Depuis le 28 février 2026, les Gardiens de la révolution iranienne empêchent la quasi‑totalité du trafic dans le golfe Persique, en riposte aux frappes aériennes américano‑israéliennes qui ont coûté la vie au guide suprême Ali Khamenei. À ce blocus iranien, Washington oppose depuis plusieurs semaines un blocus naval des ports de la République islamique, rendant de facto toute navigation impossible. « La seule certitude est que l’impasse actuelle perdure », écrivait mercredi le quotidien espagnol El País.
Sur le front diplomatique, Téhéran a conditionné la réouverture du détroit à la levée totale du siège américain, une proposition immédiatement rejetée par Donald Trump. Le président américain s’est préparé à maintenir le blocus « pendant des mois si nécessaire », persuadé que la pression économique finira par faire plier la République islamique.
L’Iran ne semble pourtant pas fléchir. L’ayatollah Mojtaba Khamenei, fils du défunt guide suprême, a accusé Washington d’être responsable de l’instabilité régionale et affirmé que « l’avenir du golfe Persique sera plus radieux sans la présence des États-Unis ». Surtout, le président du Parlement iranien, Bagher Ghalibaf, a menacé que les prix pourraient rapidement grimper jusqu’à 140 dollars si le blocage se prolonge, tout en tournant en dérision les avertissements de Donald Trump.

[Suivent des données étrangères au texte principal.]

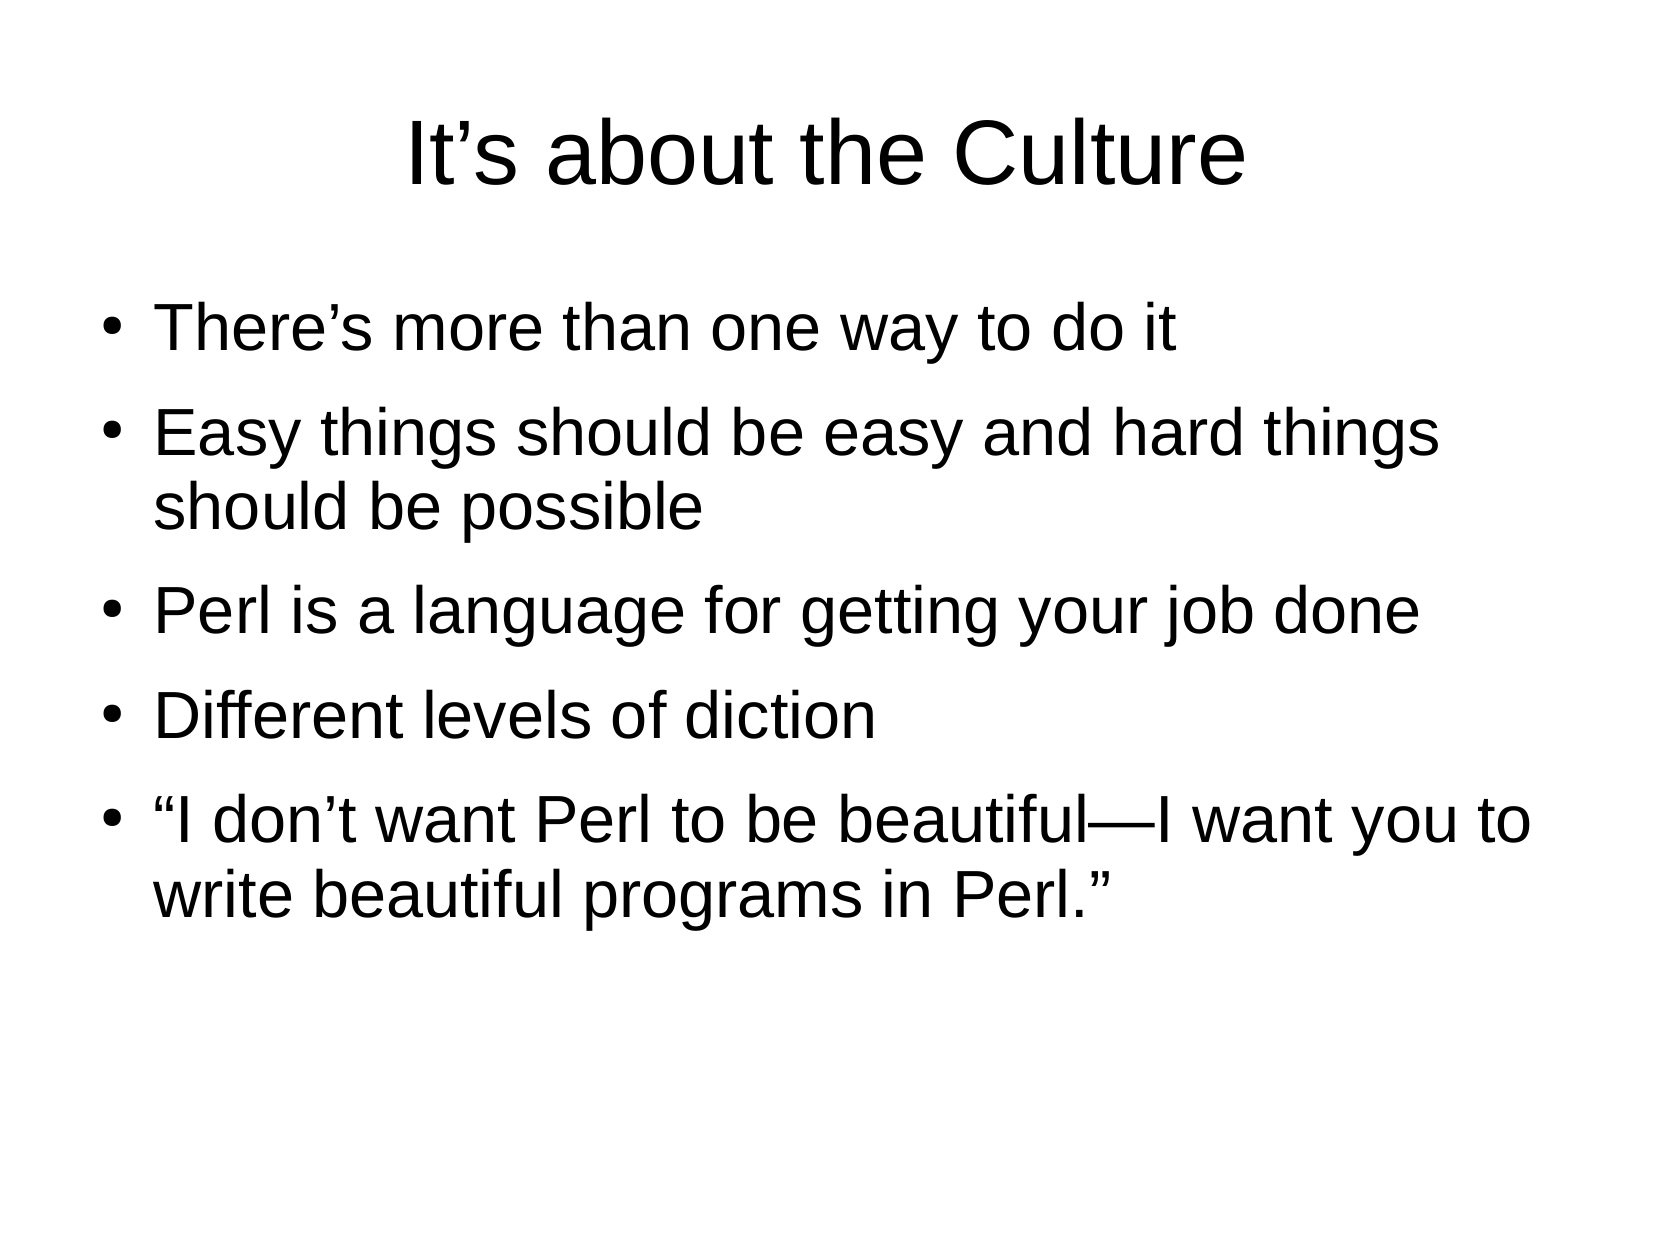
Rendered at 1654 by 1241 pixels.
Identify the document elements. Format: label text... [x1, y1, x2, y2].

title It’s about the Culture [82, 49, 1571, 257]
list There’s more than one way to do it Easy things should be easy and hard things should be possible Perl is a language for getting your job done Different levels of diction “I don’t want Perl to be beautiful—I want you to write beautiful programs in Perl.” [82, 290, 1571, 1010]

La guerre a dévasté l’économie iranienne. Mercredi, la monnaie locale a touché un plus bas historique à 1,81 million de rials pour un dollar sur le marché libre. L’inflation, déjà supérieure à 50 %, continue d’éroder le pouvoir d’achat des ménages les plus modestes. Les échanges non pétroliers se sont effondrés de 29 % sur le seul mois de février, après que les infrastructures portuaires et ferroviaires eurent été ciblées par les frappes américaines.
Dans l’immédiat, l’administration Trump a annoncé la création d’une coalition internationale baptisée « Maritime Freedom Construct » (MFC). Pilotée conjointement par le département d’État et le Central Command américain, elle coordonnerait le partage de renseignements, les actions diplomatiques et l’application des sanctions pour tenter de rétablir la liberté de circulation dans le détroit. Selon un télégramme interne cité par le Wall Street Journal, Washington a demandé à ses ambassades de convaincre les alliés de rejoindre ce mécanisme. « Votre participation renforcera notre capacité collective à protéger l’économie mondiale », plaide le texte.

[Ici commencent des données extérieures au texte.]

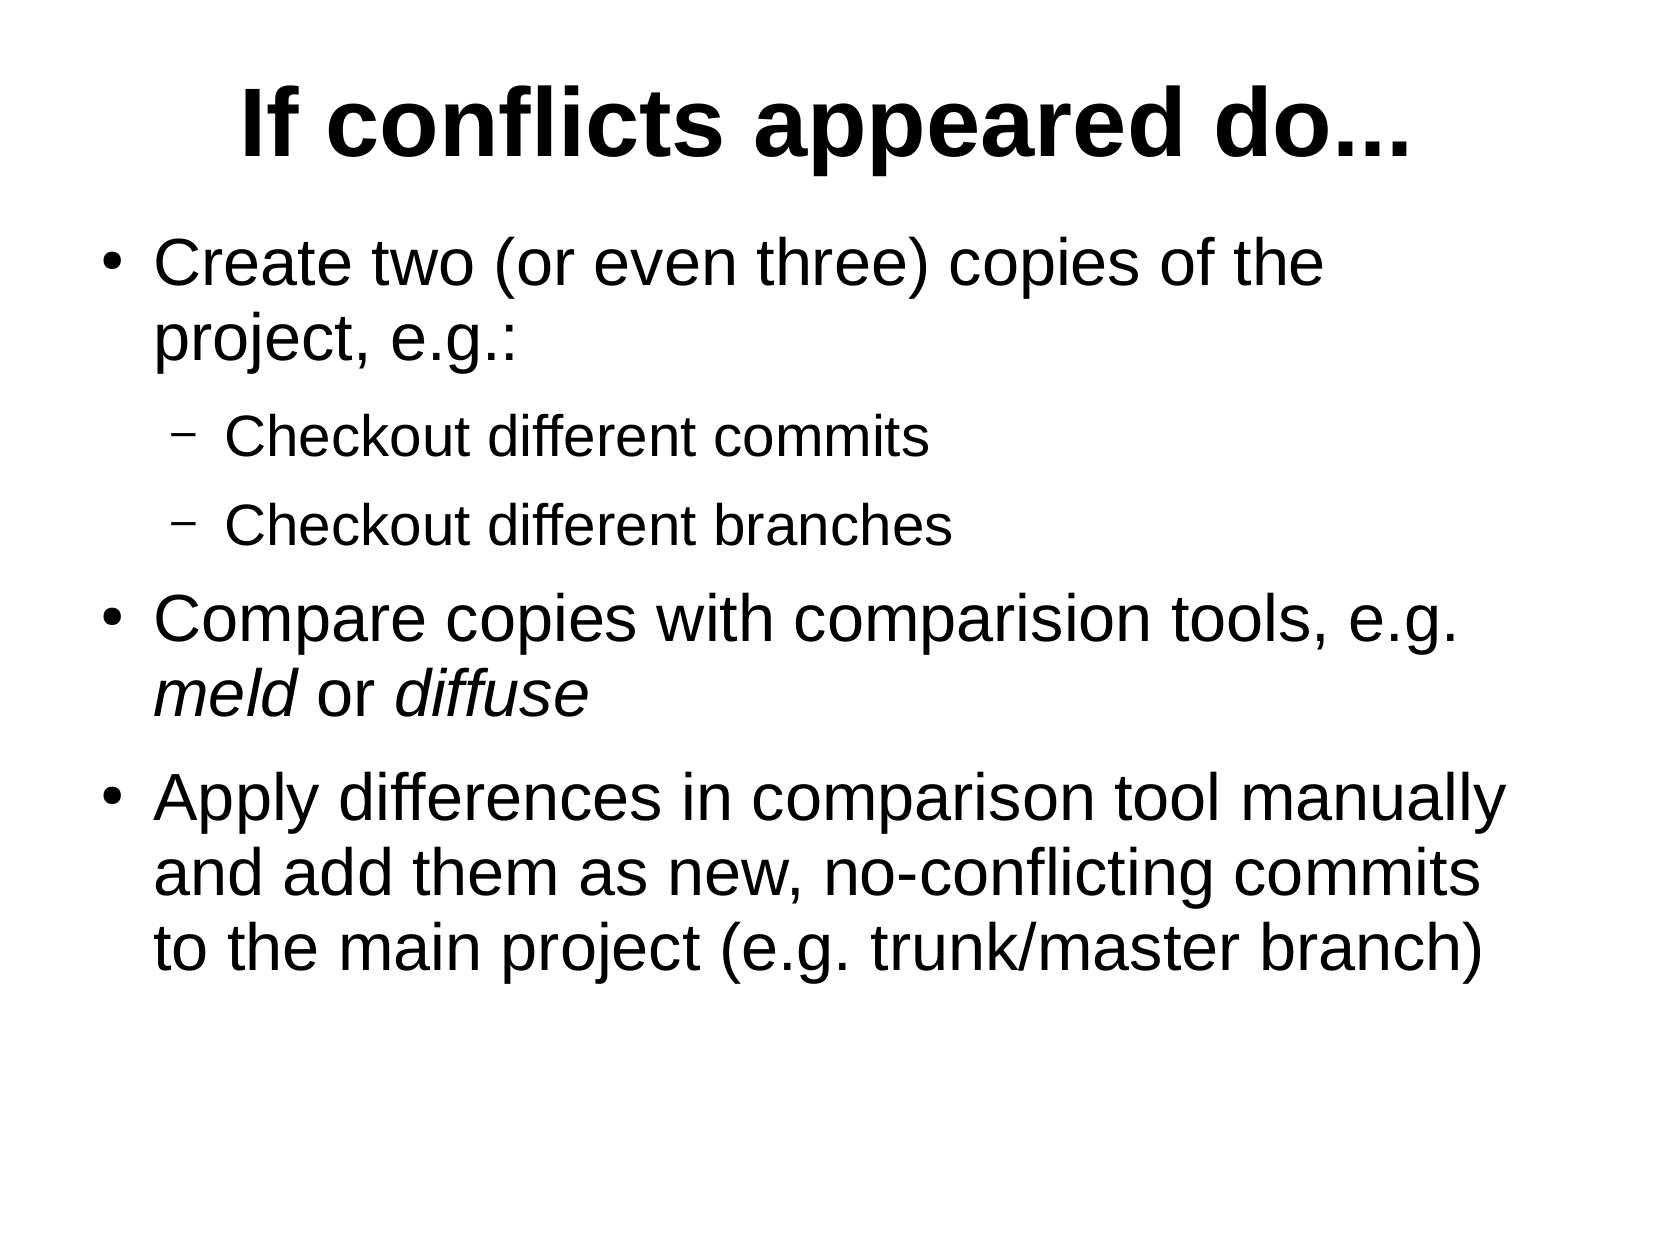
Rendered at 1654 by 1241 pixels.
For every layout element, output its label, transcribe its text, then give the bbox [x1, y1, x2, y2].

list Create two (or even three) copies of the project, e.g.: Checkout different commits Checkout different branches Compare copies with comparision tools, e.g. meld or diffuse Apply differences in comparison tool manually and add them as new, no-conflicting commits to the main project (e.g. trunk/master branch) [82, 225, 1538, 1186]
title If conflicts appeared do... [82, 49, 1571, 196]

L’OPEP+ a pour sa part approuvé une augmentation théorique de sa production de 206 000 barils par jour pour mai, mais cette hausse reste lettre morte tant que le trafic est interrompu. La fermeture du détroit a retiré du marché 12 à 15 millions de barils par jour, l’équivalent de près de 15 % de la consommation mondiale. JP Morgan a averti jeudi que les cours pourraient franchir les 150 dollars à la mi‑mai si l’impasse se poursuit.
Pour l’économie mondiale, chaque hausse de 10 dollars du baril réduit la croissance d’environ 0,1 à 0,2 point de PIB, selon les modèles de la Banque de France. Les banques centrales, qui peinaient déjà à maîtriser l’inflation après la phase post‑pandémie, pourraient être contraintes de prolonger leur politique restrictive, tandis que les consommateurs subiront une pression supplémentaire sur les prix de l’énergie et des transports. À Washington, l’envolée des carburants écorne déjà la cote de popularité de Donald Trump à l’approche des élections de mi‑mandat.